Figure S7. The image reading results from the clinical reader study for the 3D FSE knee dataset using 2D uniform sheared R = 8 undersampling mask. CG‐SENSE was consistently rated lowest in terms of all evaluation criteria. CG‐SENSE was significantly worse than all other methods and ground truth in terms of SNR, aliasing artifacts and overall image quality. For blurring, it was only statistically different than the ground truth.

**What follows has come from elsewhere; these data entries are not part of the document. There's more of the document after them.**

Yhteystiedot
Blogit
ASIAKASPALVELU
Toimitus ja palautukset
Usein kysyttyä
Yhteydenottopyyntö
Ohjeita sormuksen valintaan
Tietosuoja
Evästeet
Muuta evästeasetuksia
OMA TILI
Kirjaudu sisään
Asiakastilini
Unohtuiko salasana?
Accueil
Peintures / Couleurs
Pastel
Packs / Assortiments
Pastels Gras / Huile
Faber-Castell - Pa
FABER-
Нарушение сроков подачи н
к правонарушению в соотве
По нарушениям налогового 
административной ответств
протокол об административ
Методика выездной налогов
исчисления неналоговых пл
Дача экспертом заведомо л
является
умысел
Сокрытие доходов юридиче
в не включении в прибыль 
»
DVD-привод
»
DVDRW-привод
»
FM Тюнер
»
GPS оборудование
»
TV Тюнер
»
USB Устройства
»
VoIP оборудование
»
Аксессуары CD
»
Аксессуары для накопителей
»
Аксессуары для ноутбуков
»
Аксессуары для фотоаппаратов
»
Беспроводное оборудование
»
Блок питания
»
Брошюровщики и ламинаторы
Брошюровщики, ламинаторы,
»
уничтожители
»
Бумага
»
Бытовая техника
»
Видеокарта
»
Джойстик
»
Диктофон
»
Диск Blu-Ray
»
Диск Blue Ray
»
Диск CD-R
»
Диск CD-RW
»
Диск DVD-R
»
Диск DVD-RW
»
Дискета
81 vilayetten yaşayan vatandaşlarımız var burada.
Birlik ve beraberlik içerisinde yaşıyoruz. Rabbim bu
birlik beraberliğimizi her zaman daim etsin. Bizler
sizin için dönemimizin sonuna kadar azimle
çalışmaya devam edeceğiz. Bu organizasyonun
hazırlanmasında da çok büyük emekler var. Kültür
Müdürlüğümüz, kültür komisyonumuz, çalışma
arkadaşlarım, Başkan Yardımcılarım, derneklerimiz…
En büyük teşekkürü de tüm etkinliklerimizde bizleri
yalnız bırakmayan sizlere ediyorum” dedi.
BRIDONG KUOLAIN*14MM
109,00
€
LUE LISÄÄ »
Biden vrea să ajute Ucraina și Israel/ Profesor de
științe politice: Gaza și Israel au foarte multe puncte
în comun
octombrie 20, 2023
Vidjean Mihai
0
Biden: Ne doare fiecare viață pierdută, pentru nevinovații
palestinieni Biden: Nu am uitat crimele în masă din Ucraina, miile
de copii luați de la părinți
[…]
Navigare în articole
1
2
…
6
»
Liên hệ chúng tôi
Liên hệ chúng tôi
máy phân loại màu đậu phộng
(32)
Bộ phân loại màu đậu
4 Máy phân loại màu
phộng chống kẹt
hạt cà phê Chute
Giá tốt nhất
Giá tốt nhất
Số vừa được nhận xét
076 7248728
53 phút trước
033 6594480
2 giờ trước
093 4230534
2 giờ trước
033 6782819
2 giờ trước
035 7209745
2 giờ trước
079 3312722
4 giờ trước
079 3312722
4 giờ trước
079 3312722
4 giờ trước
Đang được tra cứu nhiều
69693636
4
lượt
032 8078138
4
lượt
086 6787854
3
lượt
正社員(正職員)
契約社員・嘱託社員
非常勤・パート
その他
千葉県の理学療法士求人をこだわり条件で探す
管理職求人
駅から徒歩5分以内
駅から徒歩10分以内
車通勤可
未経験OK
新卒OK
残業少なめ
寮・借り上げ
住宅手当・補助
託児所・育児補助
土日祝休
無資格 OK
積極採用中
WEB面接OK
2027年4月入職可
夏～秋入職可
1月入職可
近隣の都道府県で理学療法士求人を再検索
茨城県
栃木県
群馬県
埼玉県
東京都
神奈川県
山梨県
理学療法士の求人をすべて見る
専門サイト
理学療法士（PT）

Figure S8. Reconstruction results from SSDU, multi‐mask SSDU and multi‐mask cyclic SSDU for K = 5 using 2D uniform undersampling masks at R = 8. In multi‐mask SSDU ρ = 0.4 for K = 5, whereas multi‐mask cyclic SSDU approach enforces ρ to be 0.2 for K = 5. Multi‐mask SSDU successfully removes artifacts in SSDU, whereas multi‐mask cyclic SSDU suffers from residual artifacts. Difference images further confirm these observations. In this setting, the median and interquartile range of SSIM values across the validation dataset were 0.7974 [0.7723, 0.8293], 0.8249[0.7968, 0.8497], 0.8260 [0.8002, 0.8516], and NMSE values were, 0.0166 [0.0142, 0.0202], 0.0137 [0.0121, 0.0161], 0.0135 [0.0119, 0.0157] for SSDU, multi‐mask cyclic SSDU and multi‐mask SSDU, respectively.